Although Cammarano excised much of Voltaire’s revolutionary firepower in order to get past the censors, director Elijah Moshinsky reinvigorates those political dynamics by placing Alzira in a troubled Peru of the 1980s, where an imaginary Spanish government struggle to quell native guerrillas (and Verdi’s echoes of Italian Risorgimento stay clear). Grainy CNN footage during the overture suggests a pattern of failed coup, renewed control, increased injustice, street violence and coup; a lurching, familiar cycle. Designer Russell Craig dresses the stage simply with grimy floor tiles and vast sliding panels to evoke the faded grandeur of Latin America, while stage flotsam – fuel cans, packing cases, an old red leather couch – suggests post-coup chaos. Dynamic lighting and video projections give the stage a hallucinogenic edge. The Spanish are power-dressed in sober black suits or black military fatigues, their women all wearing nationalistic red; the Incas, with ponchos or scarves slung over their crumpled mufti, look desperate as they skulk in a digitally projected jungle (complete with flying parrots) plotting rebellion. Alzira is clearly a treasured princess, with a lavishly embroidered belt around her peasant skirt and Frida Kahlo flowers in her hair, while her final wedding costume is a breathtaking vision of blue and gold, powerfully channelling the iconography of the Virgin Mary. As with Moshinsky’s previous two instalments of his trilogy of early Verdi for Buxton (Giovanna d’Arco, 2015 and Macbeth, 2017), we get imported sound effects of guns and bombs across the story, but not so as to disrupt the score.

################

• [Work instruction 1]:
In the opera review, who designed the stage?
• [Work instruction 2]:
Pick out every line of the records below that contains the word "What", matching case exactly, and copy each one in full.

• [Provided information]:
################

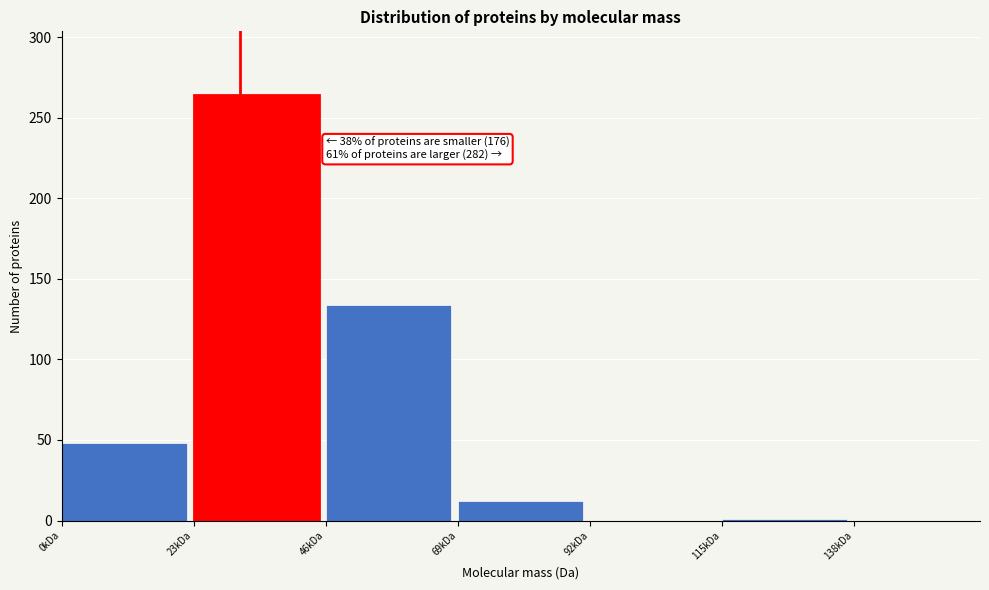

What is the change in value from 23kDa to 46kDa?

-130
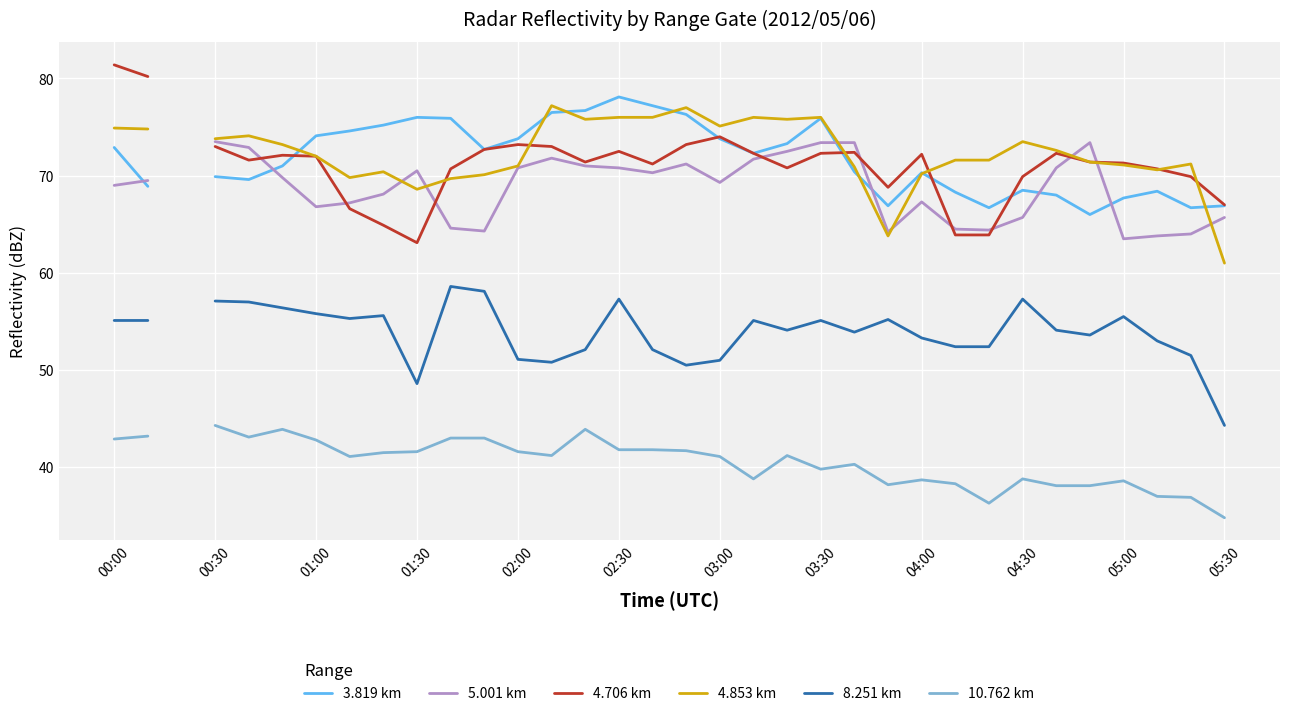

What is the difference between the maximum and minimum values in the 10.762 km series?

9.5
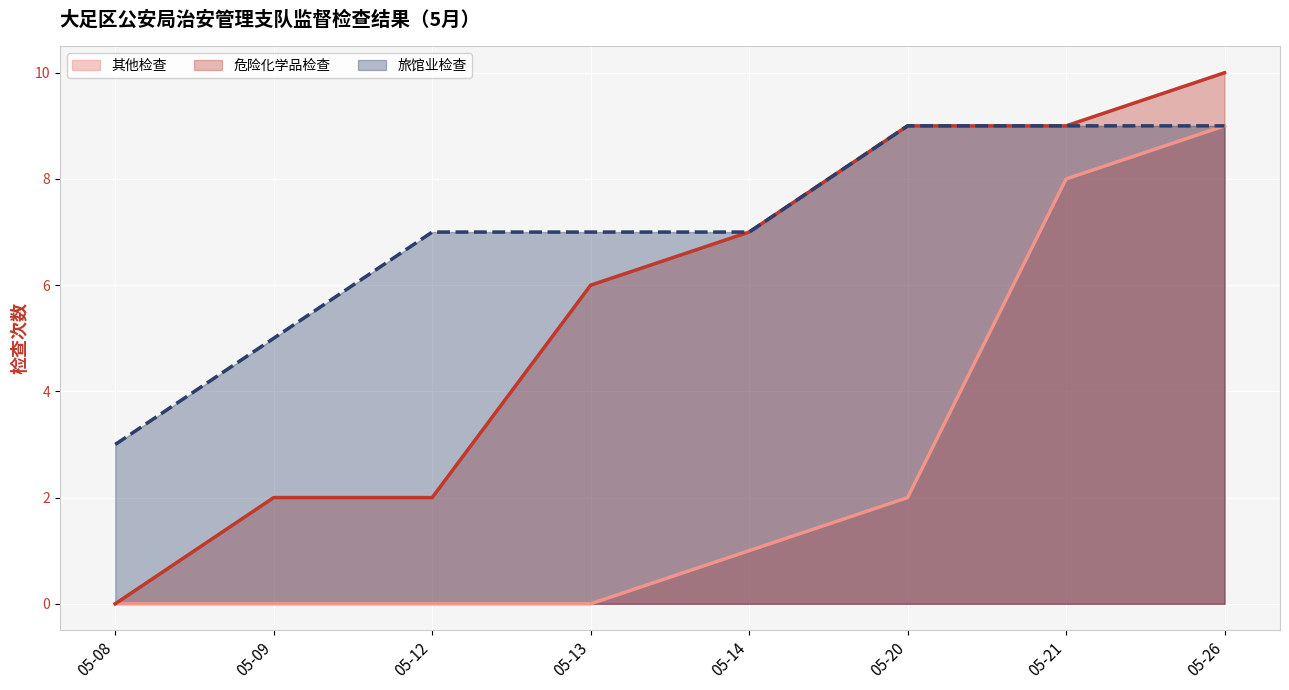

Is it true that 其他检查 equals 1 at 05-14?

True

################

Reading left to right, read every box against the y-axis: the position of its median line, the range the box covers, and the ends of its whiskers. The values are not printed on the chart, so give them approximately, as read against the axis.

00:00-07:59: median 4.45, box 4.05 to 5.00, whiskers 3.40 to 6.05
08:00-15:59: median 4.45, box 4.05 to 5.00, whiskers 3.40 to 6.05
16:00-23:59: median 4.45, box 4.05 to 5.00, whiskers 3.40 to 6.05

################

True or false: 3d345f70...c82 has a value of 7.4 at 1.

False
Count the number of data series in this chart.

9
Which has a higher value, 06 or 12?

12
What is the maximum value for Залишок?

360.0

################

• [Reply 1]:
Russell Craig

• [Reply 2]:
What is the change in value from 23kDa to 46kDa?
What is the difference between the maximum and minimum values in the 10.762 km series?
What is the maximum value for Залишок?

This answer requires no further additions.